[Collected data entries]
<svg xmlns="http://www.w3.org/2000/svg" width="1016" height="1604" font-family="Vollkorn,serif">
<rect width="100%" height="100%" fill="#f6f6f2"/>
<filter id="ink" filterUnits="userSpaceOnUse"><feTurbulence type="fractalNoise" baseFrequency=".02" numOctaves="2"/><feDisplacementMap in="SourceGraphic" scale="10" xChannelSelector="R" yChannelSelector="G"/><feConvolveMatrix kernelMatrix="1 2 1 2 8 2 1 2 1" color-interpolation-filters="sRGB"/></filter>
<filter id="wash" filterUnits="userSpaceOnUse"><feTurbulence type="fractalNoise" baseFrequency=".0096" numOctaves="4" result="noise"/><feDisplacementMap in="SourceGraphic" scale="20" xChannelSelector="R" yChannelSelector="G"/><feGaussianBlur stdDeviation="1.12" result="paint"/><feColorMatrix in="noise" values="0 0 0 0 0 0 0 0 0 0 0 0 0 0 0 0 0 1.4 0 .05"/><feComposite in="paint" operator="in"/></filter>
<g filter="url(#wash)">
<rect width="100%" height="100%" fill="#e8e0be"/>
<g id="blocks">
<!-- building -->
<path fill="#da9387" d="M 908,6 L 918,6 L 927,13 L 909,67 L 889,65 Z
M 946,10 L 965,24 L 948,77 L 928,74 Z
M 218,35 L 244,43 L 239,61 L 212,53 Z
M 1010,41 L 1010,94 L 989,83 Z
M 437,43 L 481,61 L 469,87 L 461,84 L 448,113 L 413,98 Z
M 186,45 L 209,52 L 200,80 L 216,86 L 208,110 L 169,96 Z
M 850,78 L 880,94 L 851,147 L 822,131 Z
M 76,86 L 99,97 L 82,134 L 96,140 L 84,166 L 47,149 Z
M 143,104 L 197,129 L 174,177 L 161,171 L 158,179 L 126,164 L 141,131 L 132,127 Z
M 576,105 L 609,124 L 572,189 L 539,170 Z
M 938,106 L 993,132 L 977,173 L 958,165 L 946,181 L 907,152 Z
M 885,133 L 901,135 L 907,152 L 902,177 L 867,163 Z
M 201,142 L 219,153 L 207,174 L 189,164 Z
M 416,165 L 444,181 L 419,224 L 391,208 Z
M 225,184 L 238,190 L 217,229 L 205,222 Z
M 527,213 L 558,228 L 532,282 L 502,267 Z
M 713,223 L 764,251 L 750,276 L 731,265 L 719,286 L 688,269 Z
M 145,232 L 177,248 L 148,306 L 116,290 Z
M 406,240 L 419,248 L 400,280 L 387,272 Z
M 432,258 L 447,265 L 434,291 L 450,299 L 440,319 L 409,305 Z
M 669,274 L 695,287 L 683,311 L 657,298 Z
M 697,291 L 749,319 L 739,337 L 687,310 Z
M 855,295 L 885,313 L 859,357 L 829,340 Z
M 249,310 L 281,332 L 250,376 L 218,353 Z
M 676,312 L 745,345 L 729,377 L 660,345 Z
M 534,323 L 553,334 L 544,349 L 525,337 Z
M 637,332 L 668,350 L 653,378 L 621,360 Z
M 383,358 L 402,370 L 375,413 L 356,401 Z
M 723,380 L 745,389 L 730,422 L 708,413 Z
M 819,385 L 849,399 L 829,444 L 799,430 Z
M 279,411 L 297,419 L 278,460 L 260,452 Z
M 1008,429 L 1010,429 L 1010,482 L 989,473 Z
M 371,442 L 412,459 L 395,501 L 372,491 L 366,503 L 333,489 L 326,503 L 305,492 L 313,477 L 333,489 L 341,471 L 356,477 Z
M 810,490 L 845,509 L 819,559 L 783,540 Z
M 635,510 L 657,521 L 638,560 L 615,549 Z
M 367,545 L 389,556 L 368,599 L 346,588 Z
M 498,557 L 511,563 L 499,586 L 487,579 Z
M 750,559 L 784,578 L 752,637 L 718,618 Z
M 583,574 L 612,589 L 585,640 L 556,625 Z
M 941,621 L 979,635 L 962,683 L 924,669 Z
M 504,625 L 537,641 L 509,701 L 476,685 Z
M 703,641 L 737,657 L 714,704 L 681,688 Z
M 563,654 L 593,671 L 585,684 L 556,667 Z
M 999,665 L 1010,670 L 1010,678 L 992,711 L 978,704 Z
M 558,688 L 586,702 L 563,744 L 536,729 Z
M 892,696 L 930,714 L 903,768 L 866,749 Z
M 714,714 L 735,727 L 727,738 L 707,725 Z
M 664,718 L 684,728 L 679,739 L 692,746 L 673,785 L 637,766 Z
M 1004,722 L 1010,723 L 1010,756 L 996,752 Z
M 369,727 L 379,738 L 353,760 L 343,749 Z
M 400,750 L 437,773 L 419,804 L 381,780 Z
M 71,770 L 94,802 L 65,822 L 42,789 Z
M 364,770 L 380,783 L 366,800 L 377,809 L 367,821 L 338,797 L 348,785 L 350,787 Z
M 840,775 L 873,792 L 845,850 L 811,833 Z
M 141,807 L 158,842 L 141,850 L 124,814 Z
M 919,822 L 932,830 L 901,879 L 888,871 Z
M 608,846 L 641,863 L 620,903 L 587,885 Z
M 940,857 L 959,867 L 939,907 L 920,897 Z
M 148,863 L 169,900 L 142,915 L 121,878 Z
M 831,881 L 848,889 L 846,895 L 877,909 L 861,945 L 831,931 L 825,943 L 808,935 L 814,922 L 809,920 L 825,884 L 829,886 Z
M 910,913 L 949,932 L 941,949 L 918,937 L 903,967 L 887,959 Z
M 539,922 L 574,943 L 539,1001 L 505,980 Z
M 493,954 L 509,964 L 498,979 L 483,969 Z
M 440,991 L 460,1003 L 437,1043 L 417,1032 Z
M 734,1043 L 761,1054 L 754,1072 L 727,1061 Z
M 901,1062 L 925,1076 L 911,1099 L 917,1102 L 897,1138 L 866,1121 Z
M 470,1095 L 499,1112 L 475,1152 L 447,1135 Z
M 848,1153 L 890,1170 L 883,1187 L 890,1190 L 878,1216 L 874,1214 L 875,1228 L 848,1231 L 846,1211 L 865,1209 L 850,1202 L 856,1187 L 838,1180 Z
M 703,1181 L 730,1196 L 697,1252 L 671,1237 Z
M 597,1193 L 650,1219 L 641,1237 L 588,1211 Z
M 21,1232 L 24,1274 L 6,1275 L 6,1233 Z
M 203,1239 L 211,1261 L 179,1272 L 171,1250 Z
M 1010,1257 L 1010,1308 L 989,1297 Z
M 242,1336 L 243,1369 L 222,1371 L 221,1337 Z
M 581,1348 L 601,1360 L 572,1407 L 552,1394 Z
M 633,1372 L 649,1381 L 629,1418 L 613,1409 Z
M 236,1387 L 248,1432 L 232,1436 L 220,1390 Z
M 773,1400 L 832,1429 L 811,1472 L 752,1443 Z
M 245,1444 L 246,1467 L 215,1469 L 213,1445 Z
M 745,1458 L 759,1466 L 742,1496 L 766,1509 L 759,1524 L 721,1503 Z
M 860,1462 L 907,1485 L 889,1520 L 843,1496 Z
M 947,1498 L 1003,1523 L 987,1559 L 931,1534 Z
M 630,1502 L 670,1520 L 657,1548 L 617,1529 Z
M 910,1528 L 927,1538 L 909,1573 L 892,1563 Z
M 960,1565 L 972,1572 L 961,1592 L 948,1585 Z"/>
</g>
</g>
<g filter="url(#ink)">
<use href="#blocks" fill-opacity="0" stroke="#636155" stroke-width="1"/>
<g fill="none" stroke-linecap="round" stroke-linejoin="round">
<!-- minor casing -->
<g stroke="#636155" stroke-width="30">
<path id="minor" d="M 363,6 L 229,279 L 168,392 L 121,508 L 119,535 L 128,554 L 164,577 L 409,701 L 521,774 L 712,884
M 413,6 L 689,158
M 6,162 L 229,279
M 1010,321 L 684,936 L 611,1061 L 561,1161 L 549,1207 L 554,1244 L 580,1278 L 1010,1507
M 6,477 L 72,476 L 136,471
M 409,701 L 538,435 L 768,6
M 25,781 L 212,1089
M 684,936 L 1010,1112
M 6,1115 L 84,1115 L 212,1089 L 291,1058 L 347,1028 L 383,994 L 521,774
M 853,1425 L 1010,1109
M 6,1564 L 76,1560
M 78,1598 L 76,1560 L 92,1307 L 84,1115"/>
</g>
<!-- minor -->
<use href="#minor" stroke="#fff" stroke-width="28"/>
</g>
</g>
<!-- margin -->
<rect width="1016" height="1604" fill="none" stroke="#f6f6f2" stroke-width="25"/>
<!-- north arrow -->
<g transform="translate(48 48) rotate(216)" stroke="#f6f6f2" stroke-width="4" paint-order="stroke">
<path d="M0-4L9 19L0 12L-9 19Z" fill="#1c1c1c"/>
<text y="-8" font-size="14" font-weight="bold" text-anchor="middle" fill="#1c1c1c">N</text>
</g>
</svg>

---

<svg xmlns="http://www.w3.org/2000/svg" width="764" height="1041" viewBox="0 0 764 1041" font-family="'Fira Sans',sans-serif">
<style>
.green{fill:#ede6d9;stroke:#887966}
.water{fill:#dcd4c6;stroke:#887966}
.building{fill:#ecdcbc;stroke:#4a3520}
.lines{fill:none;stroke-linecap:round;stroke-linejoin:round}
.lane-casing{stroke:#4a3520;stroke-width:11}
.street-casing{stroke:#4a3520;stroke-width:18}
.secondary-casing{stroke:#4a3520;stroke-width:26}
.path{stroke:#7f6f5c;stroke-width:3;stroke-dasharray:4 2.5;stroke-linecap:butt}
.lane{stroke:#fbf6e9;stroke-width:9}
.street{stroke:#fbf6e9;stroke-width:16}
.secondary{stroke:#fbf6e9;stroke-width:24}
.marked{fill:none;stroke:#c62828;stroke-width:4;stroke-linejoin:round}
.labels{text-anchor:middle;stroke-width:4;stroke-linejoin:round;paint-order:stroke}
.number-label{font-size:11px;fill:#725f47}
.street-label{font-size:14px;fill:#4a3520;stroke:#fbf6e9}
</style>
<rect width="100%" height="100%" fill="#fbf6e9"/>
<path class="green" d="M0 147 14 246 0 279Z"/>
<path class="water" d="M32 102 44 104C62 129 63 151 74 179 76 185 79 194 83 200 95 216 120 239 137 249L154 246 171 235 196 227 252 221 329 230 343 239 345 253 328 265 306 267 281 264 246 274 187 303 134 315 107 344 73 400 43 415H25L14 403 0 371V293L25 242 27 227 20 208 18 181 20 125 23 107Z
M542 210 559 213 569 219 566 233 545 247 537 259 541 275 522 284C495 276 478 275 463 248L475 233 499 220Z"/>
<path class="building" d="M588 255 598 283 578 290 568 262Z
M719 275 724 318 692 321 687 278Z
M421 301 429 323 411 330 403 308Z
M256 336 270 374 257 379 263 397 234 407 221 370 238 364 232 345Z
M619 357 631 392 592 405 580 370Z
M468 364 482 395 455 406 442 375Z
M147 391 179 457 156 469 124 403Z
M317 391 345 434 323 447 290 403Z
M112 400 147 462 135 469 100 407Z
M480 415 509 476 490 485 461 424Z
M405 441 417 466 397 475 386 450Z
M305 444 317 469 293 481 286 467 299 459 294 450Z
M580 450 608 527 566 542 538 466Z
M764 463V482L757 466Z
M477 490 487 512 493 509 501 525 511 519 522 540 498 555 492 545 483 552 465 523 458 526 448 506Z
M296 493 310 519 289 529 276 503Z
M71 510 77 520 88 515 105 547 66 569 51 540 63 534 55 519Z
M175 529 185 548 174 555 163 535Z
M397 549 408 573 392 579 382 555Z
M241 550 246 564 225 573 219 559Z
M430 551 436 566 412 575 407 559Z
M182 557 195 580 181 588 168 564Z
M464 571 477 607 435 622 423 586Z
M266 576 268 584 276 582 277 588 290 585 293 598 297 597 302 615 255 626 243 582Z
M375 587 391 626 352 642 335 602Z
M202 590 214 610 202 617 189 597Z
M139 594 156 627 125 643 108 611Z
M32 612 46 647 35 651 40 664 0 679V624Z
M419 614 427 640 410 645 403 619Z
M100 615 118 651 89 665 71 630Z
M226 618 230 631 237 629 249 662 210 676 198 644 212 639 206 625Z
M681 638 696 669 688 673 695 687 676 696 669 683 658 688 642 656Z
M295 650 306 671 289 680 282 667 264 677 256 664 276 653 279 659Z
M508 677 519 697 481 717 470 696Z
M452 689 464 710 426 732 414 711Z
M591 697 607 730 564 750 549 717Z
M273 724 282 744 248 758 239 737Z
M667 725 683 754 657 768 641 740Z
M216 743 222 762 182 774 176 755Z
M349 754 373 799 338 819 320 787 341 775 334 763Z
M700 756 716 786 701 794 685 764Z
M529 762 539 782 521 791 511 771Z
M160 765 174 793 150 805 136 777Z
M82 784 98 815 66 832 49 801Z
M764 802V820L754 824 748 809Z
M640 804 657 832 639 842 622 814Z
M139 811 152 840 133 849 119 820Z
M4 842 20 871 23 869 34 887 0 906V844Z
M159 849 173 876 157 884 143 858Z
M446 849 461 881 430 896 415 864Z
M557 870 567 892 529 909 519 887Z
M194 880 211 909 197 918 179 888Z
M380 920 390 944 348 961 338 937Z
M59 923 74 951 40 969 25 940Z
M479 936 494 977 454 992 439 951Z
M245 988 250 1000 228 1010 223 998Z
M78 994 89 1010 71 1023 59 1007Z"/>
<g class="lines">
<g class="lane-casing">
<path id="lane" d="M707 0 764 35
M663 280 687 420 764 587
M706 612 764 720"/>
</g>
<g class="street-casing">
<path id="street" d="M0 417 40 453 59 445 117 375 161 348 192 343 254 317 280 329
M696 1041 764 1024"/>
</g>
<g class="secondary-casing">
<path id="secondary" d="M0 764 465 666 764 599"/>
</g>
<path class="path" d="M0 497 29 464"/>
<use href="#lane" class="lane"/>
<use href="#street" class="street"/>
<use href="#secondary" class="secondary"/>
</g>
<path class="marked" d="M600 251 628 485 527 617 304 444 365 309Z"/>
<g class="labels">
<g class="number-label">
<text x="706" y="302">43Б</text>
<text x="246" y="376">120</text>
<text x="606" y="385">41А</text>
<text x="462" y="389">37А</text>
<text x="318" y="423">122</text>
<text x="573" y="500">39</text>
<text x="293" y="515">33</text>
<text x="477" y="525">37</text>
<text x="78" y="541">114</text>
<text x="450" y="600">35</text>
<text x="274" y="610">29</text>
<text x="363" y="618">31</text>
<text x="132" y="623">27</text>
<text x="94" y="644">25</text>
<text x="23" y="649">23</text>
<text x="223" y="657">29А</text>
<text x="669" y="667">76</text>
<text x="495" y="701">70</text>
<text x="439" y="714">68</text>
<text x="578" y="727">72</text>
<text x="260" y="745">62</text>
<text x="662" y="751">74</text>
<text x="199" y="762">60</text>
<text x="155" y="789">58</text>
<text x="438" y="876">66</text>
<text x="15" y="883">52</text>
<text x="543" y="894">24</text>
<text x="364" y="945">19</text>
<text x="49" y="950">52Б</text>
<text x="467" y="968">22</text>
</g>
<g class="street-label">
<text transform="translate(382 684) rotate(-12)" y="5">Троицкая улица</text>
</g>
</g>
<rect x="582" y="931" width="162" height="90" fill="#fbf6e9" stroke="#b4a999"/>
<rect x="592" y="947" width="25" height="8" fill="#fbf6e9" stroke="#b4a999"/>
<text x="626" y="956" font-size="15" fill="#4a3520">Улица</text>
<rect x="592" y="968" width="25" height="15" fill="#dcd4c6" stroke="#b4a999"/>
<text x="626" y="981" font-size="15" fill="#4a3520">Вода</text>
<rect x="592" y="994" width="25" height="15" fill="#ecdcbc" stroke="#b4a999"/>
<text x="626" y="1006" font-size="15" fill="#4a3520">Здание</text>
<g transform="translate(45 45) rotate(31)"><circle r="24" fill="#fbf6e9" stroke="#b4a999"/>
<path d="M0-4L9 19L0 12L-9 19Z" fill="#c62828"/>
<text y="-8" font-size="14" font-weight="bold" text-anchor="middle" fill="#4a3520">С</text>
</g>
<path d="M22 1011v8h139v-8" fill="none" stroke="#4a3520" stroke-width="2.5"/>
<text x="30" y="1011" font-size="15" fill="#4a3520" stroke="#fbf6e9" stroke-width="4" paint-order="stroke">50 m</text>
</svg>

--

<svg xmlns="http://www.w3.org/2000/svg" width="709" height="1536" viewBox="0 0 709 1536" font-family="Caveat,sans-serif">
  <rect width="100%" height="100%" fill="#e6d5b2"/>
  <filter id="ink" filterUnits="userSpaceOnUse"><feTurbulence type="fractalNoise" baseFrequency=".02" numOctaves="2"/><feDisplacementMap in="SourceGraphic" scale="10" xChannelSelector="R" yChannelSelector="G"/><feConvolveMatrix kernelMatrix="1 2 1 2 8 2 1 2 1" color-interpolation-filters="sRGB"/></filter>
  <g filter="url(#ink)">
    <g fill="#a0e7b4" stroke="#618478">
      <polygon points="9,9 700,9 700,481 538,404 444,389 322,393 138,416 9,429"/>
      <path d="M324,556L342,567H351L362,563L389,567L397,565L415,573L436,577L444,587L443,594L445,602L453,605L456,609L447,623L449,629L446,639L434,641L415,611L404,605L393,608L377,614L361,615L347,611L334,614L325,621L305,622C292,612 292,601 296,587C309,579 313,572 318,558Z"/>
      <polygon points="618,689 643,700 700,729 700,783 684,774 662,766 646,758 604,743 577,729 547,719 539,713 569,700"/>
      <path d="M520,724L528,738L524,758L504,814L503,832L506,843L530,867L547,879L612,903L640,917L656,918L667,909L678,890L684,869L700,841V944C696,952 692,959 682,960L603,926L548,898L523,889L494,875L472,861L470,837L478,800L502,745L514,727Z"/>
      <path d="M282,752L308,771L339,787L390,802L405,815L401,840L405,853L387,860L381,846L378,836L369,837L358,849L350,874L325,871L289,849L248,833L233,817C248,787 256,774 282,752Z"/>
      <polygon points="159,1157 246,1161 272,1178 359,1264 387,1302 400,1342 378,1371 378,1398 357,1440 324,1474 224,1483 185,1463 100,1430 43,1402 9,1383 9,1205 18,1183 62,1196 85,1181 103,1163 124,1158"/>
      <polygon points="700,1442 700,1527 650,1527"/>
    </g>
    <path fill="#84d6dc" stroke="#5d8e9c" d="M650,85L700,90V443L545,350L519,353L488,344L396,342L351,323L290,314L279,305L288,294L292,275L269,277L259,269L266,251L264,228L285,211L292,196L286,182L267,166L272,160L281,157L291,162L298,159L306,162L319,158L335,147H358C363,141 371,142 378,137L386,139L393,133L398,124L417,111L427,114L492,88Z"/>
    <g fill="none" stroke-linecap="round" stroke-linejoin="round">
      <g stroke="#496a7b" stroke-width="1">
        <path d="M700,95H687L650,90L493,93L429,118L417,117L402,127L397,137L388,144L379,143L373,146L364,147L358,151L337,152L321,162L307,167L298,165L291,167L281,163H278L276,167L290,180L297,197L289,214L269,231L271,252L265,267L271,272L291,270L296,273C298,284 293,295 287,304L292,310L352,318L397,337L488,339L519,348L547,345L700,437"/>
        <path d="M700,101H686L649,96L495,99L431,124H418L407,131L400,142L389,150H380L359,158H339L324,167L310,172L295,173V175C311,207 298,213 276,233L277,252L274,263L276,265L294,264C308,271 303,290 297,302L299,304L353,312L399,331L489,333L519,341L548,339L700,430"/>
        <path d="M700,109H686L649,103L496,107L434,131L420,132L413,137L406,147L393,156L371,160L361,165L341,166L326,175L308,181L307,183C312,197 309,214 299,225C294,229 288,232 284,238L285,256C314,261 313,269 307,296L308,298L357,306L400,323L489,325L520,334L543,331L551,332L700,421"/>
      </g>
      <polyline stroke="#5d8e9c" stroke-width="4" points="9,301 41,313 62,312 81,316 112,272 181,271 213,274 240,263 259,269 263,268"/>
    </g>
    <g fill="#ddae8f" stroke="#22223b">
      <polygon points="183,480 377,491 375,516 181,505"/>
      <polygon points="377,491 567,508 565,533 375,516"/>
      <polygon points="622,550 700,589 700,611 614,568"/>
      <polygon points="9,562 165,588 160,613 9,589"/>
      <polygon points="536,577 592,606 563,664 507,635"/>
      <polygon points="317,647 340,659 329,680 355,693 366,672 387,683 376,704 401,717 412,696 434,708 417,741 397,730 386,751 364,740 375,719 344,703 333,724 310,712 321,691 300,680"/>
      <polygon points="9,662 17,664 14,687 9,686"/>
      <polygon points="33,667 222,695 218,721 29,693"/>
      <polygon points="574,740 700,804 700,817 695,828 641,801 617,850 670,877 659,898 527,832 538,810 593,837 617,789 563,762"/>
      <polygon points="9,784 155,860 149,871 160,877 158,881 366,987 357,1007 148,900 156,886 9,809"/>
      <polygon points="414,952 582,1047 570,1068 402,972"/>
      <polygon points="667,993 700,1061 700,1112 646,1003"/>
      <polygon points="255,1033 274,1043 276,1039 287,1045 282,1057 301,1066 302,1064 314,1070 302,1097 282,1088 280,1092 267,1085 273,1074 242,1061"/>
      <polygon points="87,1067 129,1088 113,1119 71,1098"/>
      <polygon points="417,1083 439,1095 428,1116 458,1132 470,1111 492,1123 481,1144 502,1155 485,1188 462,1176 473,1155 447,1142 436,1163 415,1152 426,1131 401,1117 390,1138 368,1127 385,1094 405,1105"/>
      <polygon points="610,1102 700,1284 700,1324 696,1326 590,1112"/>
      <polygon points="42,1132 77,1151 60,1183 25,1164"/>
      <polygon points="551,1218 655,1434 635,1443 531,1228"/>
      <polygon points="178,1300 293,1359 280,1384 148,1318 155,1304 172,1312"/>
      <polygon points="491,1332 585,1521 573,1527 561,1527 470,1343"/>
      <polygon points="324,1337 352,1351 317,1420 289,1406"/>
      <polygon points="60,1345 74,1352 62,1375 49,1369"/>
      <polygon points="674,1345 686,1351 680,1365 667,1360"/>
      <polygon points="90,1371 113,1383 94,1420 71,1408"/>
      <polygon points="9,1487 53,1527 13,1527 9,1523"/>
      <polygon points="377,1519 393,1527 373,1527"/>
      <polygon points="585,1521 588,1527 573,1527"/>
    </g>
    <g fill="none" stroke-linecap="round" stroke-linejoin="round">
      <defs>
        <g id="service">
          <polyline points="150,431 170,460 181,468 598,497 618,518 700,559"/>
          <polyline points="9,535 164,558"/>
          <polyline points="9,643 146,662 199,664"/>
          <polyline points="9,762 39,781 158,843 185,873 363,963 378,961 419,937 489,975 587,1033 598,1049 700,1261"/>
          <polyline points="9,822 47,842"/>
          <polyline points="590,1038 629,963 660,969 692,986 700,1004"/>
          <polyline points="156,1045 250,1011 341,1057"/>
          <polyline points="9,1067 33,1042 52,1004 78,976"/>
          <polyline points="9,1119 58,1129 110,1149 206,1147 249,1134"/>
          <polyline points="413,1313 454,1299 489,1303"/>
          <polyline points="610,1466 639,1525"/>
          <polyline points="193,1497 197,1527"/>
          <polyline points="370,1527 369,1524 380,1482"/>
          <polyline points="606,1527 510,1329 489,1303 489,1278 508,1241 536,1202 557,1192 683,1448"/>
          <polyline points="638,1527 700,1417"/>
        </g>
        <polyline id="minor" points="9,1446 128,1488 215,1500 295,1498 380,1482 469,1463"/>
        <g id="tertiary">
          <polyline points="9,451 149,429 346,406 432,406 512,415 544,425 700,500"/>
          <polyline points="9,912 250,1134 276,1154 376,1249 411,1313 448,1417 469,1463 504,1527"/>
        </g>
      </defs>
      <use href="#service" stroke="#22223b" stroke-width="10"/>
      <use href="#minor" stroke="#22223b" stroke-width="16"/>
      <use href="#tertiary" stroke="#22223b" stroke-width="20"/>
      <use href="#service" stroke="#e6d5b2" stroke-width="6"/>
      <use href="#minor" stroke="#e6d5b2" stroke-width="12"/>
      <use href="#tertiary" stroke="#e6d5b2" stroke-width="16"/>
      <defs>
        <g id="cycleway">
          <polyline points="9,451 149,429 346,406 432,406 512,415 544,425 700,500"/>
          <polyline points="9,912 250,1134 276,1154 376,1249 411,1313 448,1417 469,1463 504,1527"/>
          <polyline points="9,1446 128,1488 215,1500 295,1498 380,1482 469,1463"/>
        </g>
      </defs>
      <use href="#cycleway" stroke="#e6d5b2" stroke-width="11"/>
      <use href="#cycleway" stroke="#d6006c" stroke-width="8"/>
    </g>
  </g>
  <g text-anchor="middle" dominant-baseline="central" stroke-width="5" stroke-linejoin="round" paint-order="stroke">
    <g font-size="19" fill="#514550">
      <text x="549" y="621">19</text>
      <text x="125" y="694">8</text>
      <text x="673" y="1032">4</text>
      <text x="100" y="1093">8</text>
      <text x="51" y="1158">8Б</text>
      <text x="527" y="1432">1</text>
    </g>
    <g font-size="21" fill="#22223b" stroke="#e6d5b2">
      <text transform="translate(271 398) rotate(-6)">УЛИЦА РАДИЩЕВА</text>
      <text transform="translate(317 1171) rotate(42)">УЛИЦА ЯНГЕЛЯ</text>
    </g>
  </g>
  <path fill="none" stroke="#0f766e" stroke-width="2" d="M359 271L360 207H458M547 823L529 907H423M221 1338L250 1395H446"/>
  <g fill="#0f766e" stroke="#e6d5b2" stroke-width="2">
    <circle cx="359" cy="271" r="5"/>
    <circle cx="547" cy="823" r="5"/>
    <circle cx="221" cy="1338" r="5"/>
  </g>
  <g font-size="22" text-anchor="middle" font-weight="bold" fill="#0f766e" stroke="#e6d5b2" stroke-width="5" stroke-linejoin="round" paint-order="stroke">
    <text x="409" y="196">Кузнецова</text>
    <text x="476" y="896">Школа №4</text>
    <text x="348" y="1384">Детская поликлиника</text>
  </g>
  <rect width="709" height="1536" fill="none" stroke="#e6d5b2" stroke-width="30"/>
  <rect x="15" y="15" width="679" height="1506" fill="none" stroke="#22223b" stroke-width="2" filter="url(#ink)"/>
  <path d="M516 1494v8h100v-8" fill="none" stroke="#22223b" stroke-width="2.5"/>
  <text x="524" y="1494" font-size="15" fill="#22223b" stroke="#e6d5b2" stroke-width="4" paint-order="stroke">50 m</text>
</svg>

Assignment:
Give only the number of lines in the entries above that hold the string "blocks".

Response box:
2